A rare victory before the Supreme Court for consumers and the public interest
As has been discussed in prior postings here, the Supreme Court has typically decided matters before it in a way that favors corporations to the detriment of employees, civil rights, or consumer protection. In a case brought by the Attorney General of an emblematic “red” State, Mississippi v. Au Optronics Corp., the Supreme Court recently ruled that States may prosecute consumer protection, antitrust, and similar claims in State court when those claims could provide relief to a given State’s residents for harm caused by corporate conduct.
The main legal issue before the Supreme Court was whether the Class Action Fairness Act requires States to pursue consumer protection and similar public-interest cases in Federal court – where plaintiffs often have much more difficulty succeeding – or in State court. Justice Sonia Sotomayor wrote the unanimous opinion and, echoing the textualist approach praised most frequently by Justice Antonin Scalia, reasoned that States do not have to prosecute consumer protection and other public-interest claims in Federal court because States pursue such claims on behalf of themselves. According to the Supreme Court’s decision, the Class Action Fairness Act applies to claims of 100 or more people, so a given State’s claims necessarily fall outside the scope of the statute in question.
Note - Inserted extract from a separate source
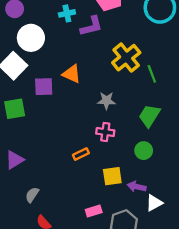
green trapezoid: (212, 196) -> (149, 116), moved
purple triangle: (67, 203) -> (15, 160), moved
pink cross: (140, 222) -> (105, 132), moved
The Supreme Court’s surprising ruling should mean more vigorous and effective litigation of consumer protection and other public-interest claims going forward. In particular, some employee, civil rights, and consumer protection advocates have considered the Class Action Fairness Act to be ironically named because forcing employment law, civil rights, and consumer protection cases into Federal court has generally meant less favorable outcomes. Now, State courts will be able to decide claims brought by States under State law without further sideshows about whether a Federal court should be the forum for decision.